Run one deterministic episode with the learned policy and record the trajectory alongside the baseline.

obs, _ = env.reset(seed=42)
ag_t = [float(env.ss.dae.t)]
ag_omega = [obs[0]]
ag_actions = []
ag_reward = 0.0

while True:
    action, _ = model.predict(obs, deterministic=True)
    obs, r, term, trunc, info = env.step(action)
    ag_t.append(info["t"])
    ag_omega.append(obs[0])
    ag_actions.append(action[0])
    ag_reward += r
    if term or trunc:
        break

ag_t = np.array(ag_t)
ag_omega = np.array(ag_omega)
ag_actions = np.array(ag_actions)

print(f"Agent total reward:    {ag_reward:.2f}")
print(f"Baseline total reward: {bl_reward:.2f}")
print(f"Improvement:           {ag_reward - bl_reward:+.2f} "
      f"({(ag_reward - bl_reward) / abs(bl_reward) * 100:+.0f}%)")
Agent total reward:    -1.95
Baseline total reward: -3.67
Improvement:           +1.71 (+47%)

Results#

Hide code cell source

fig, axes = plt.subplots(3, 1, figsize=(8, 7), sharex=False)

# (a) Training curve
ax = axes[0]
ax.plot(callback.ep_rewards, linewidth=0.5, alpha=0.4, label="per episode")
win = min(20, len(callback.ep_rewards))
if win > 1:
    rolling = np.convolve(callback.ep_rewards,
                          np.ones(win) / win, mode="valid")
    ax.plot(np.arange(win - 1, len(callback.ep_rewards)), rolling,
            linewidth=1.5, label=f"{win}-episode rolling mean")
ax.set_ylabel("Episode reward")
ax.set_title("Training progress")
ax.legend()
ax.grid(True, alpha=0.3)

# (b) Frequency: baseline vs agent
ax = axes[1]
ax.plot(bl_t, bl_omega * FREQ_NOM, "--", label="Baseline (no control)",
        linewidth=1.5, alpha=0.7)
ax.plot(ag_t, ag_omega * FREQ_NOM, "-", label="PPO agent",
        linewidth=1.5)
ax.axhline(FREQ_NOM, color="k", linestyle=":", alpha=0.4)
ax.set_ylabel("Frequency (Hz)")
ax.set_title("Generator frequency — baseline vs. RL agent")
ax.legend()
ax.grid(True, alpha=0.3)

# (c) Agent actions
ax = axes[2]
ax.step(ag_t[1:], ag_actions, where="post", linewidth=1.0, color="C2")
ax.axhline(0, color="k", linestyle=":", alpha=0.4)
ax.set_ylabel("$p_{aux}$ (pu)")
ax.set_xlabel("Time (s)")
ax.set_title("Agent control action")
ax.grid(True, alpha=0.3)

fig.tight_layout()
plt.show()
../_images/25a77eb4208d251605c729e3431d705a4d645d239a90be5dca3b433351a0b88c.png

Extend This Example#

  • Increase training: 20 000 steps is a minimal run; 100 000+ steps with hyperparameter tuning will yield a stronger policy.
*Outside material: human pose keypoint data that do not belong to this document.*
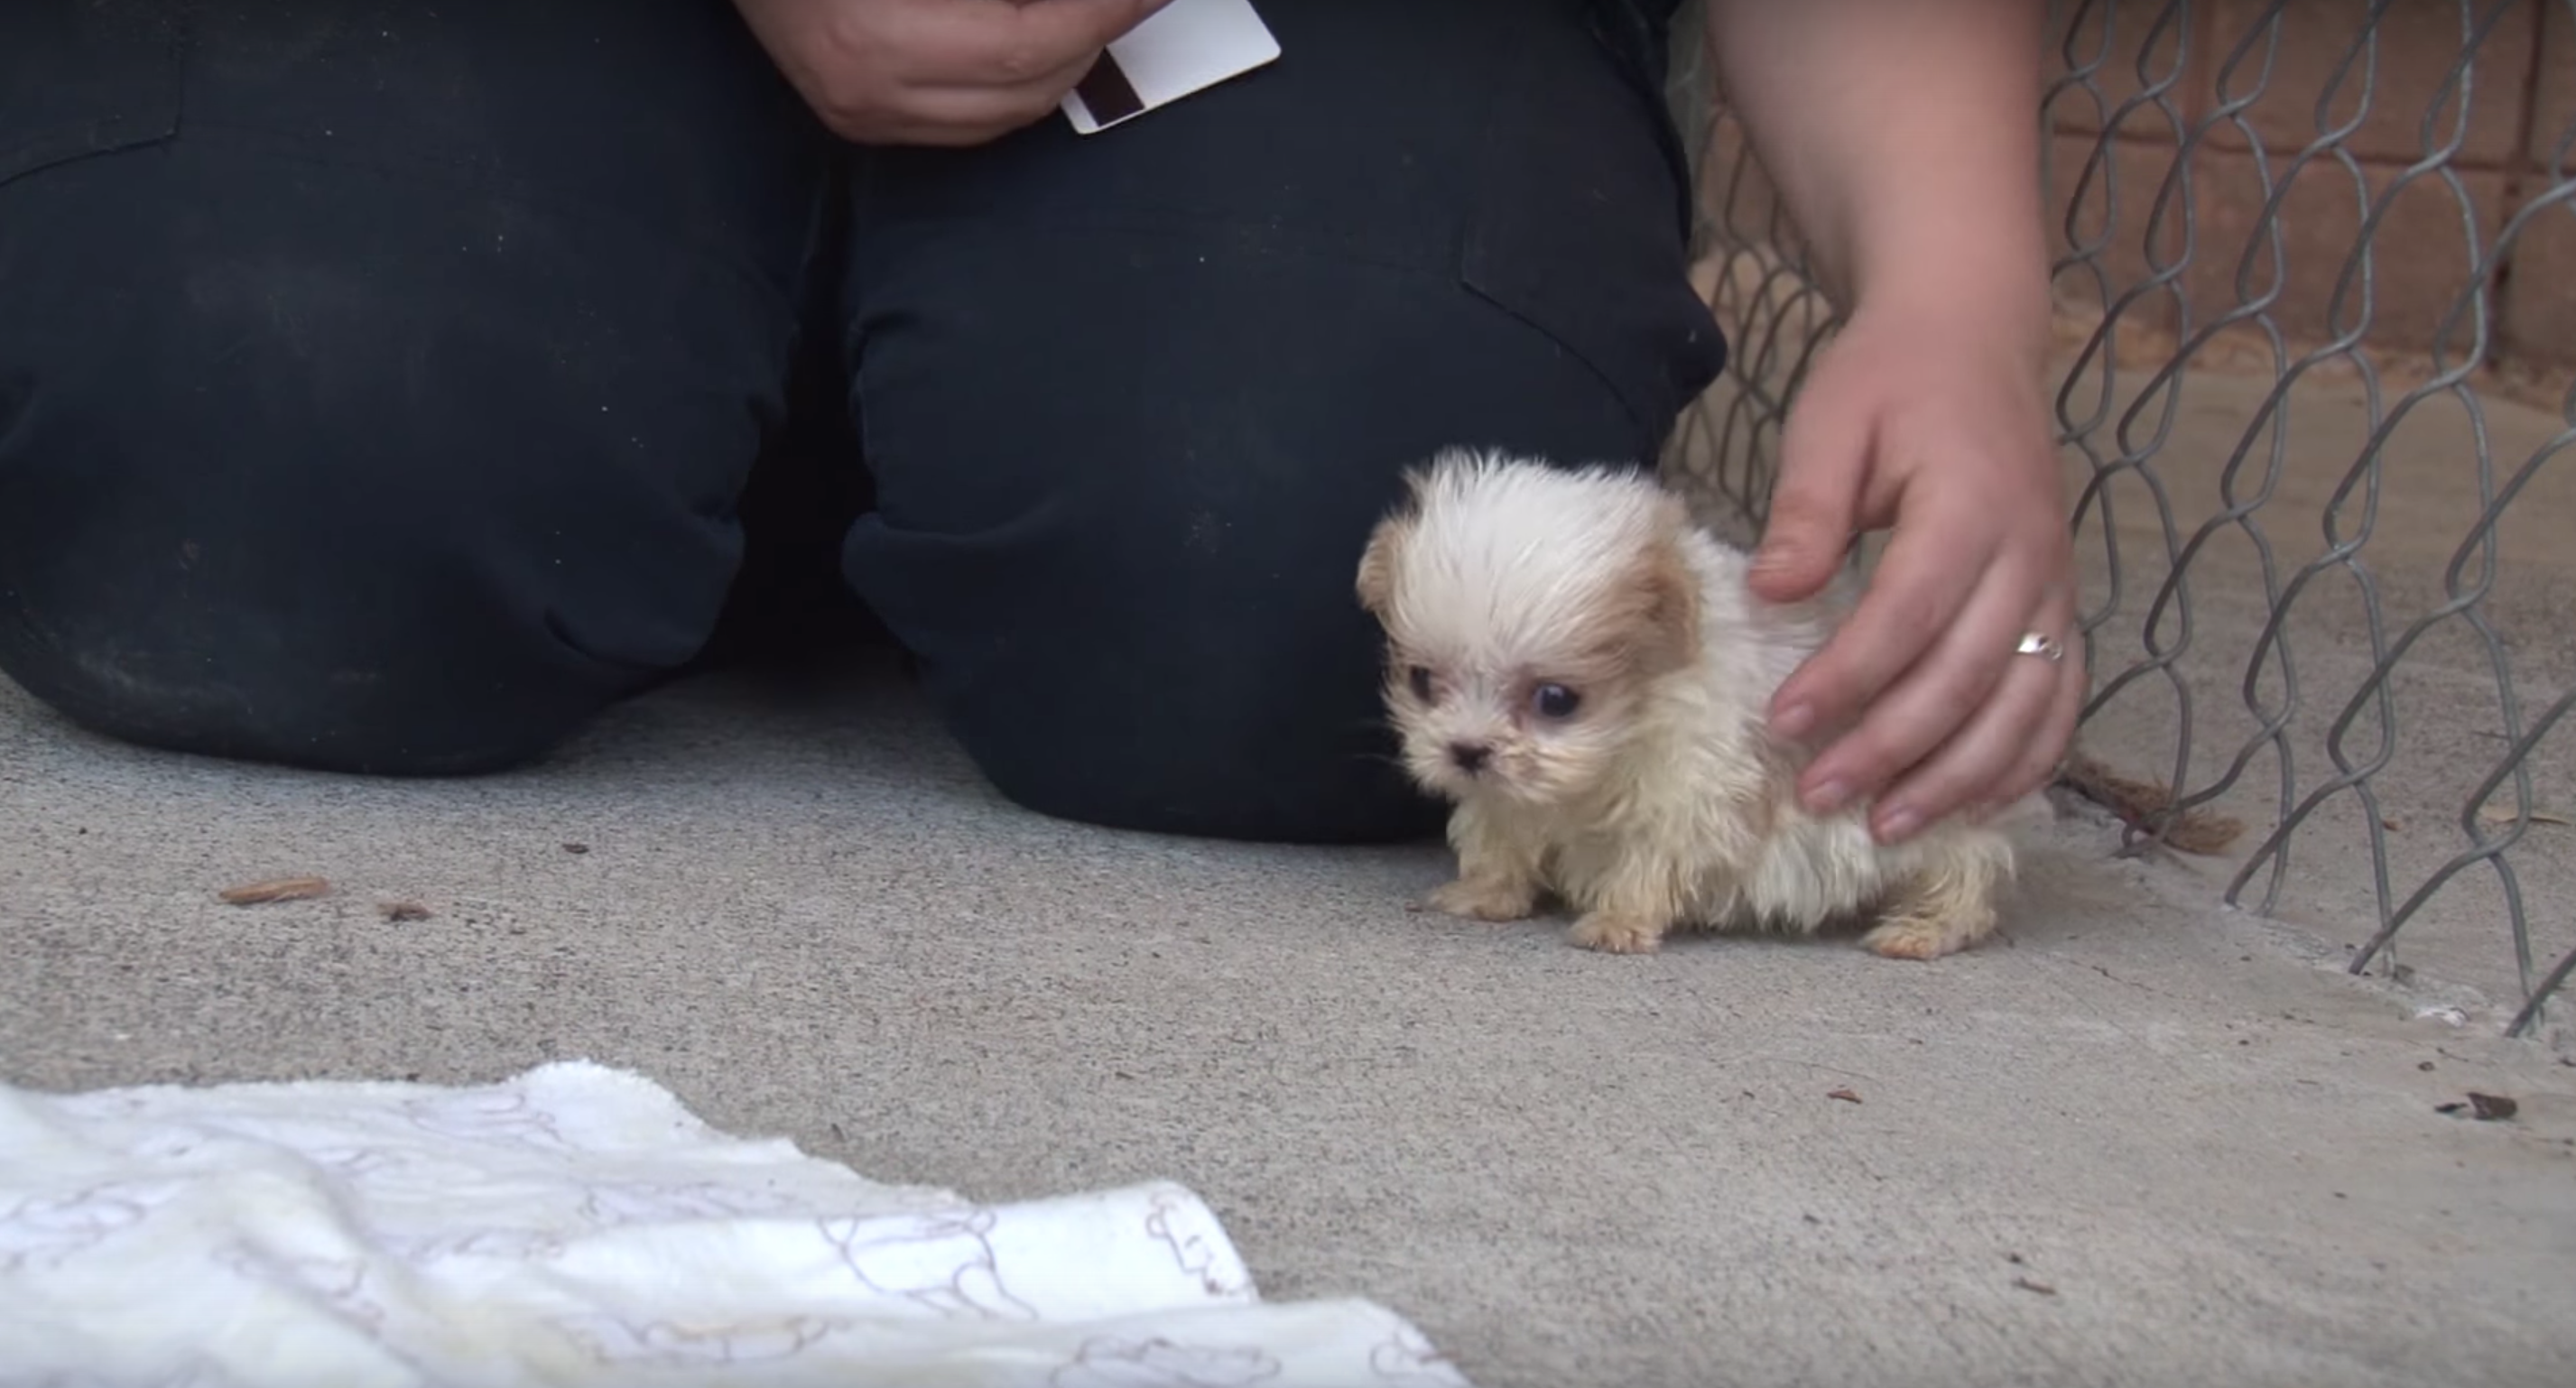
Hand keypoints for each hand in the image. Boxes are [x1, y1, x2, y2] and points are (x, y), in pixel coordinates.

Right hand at [734, 0, 1174, 145]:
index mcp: (877, 36)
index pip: (1027, 45)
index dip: (1099, 14)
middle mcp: (868, 91)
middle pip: (1027, 89)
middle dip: (1092, 37)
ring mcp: (861, 115)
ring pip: (1007, 117)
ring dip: (1061, 66)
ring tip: (1088, 14)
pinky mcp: (856, 120)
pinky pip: (967, 126)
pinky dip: (1015, 88)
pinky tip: (1035, 41)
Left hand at [1747, 301, 2080, 842]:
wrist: (1974, 338)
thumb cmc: (1890, 380)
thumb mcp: (1831, 423)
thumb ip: (1807, 509)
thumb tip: (1772, 591)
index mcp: (1971, 504)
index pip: (1909, 613)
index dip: (1849, 677)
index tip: (1784, 721)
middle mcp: (2029, 555)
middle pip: (1967, 677)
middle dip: (1890, 748)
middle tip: (1817, 795)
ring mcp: (2056, 587)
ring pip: (2024, 706)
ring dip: (1960, 777)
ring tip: (1887, 825)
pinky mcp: (2061, 608)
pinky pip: (2059, 701)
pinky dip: (2024, 762)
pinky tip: (1972, 805)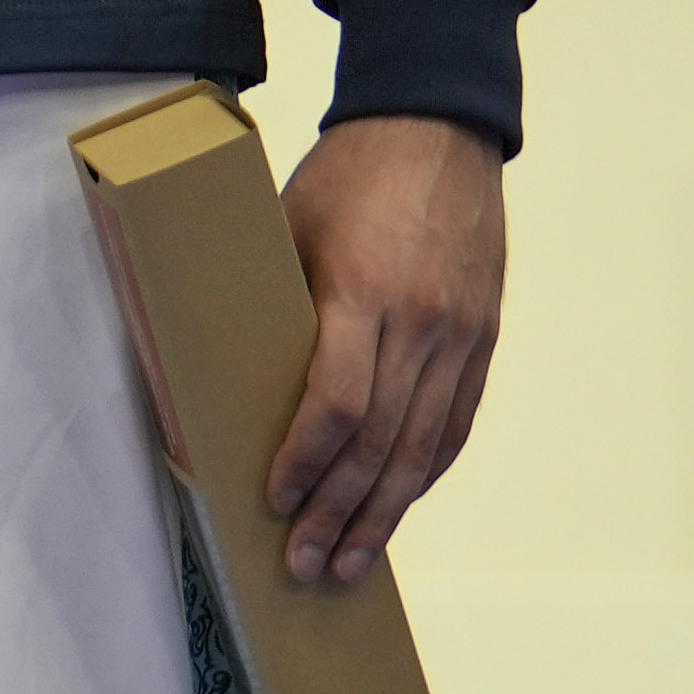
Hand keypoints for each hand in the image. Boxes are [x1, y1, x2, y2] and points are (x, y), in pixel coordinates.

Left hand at [268, 113, 505, 579]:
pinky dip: (425, 472)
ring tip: (350, 563)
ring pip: (424, 447)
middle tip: (304, 564)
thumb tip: (209, 368)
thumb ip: (268, 302)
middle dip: (339, 512)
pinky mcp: (484, 337)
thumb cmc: (345, 176)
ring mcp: (463, 334)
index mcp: (365, 292)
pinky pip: (456, 422)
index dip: (305, 461)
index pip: (339, 403)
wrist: (439, 129)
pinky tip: (398, 507)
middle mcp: (424, 322)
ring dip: (385, 513)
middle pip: (382, 442)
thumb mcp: (288, 226)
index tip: (273, 499)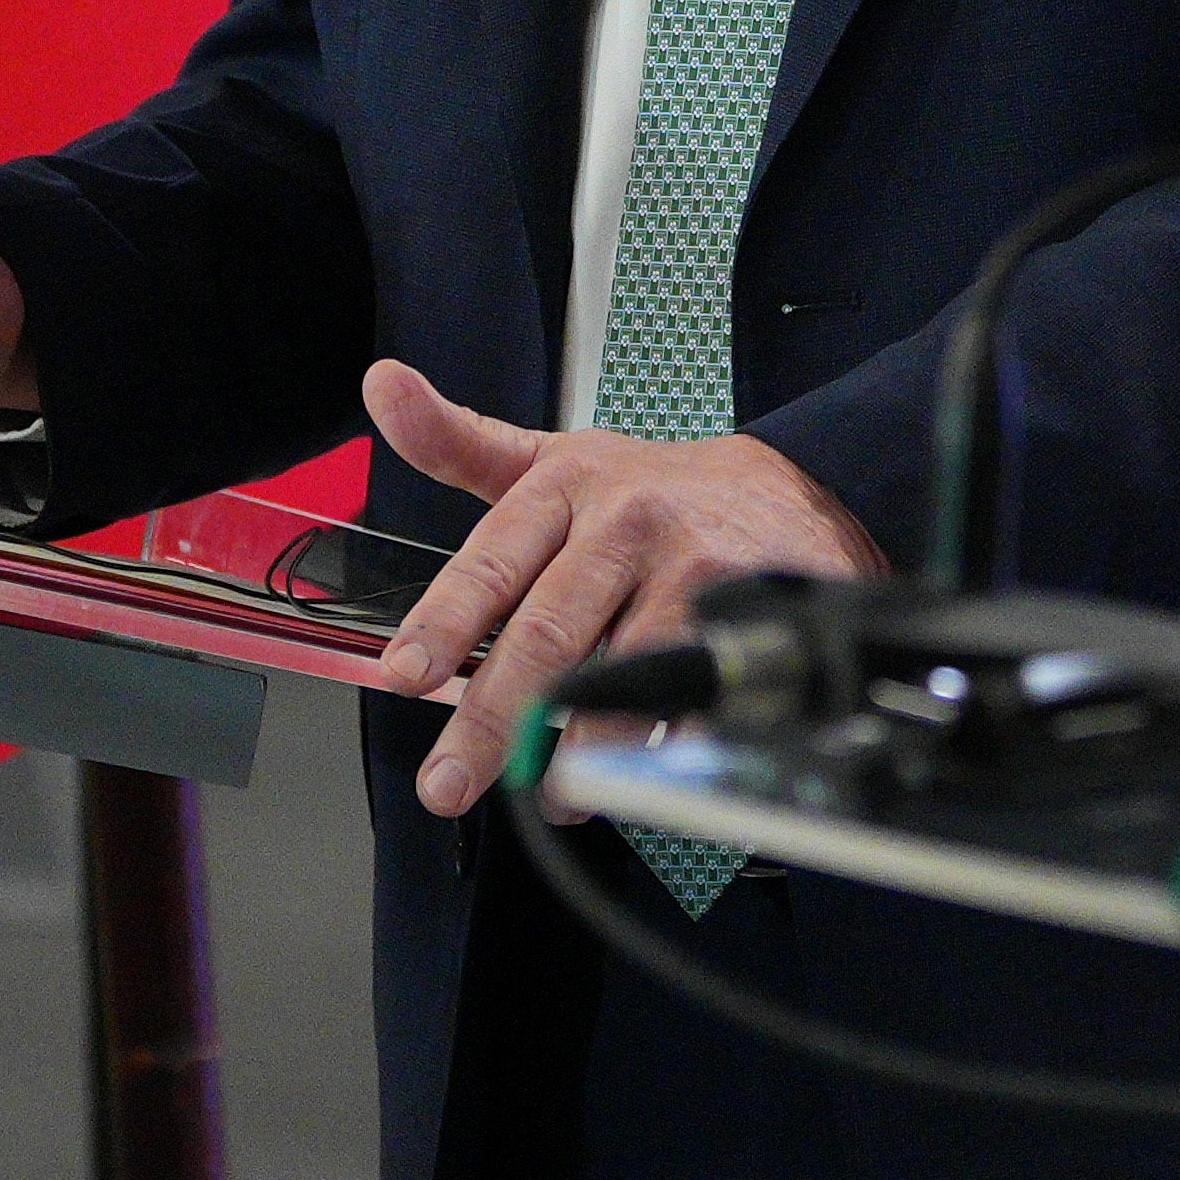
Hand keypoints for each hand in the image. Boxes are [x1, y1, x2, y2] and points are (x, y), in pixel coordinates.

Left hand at [364, 362, 879, 818]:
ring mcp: (699, 571)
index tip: (405, 674)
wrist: (799, 490)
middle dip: (494, 718)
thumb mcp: (555, 459)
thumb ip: (459, 442)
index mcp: (568, 486)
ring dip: (581, 749)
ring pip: (627, 673)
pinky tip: (640, 775)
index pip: (494, 560)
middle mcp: (632, 523)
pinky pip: (701, 694)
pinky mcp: (756, 614)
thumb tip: (381, 384)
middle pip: (551, 632)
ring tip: (551, 795)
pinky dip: (667, 744)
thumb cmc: (656, 493)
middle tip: (450, 783)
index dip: (446, 622)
  • Richer observation: add terminal voltage \(V_t\) or electrical power \(P_e\) to give the agent more information about the system state.

  • Multi-machine systems: replace the SMIB with the IEEE 14-bus or 39-bus system to learn coordinated damping across multiple generators.

  • Compare with classical PSS: add an IEEEST stabiliser and overlay its response to see whether RL matches classical control design.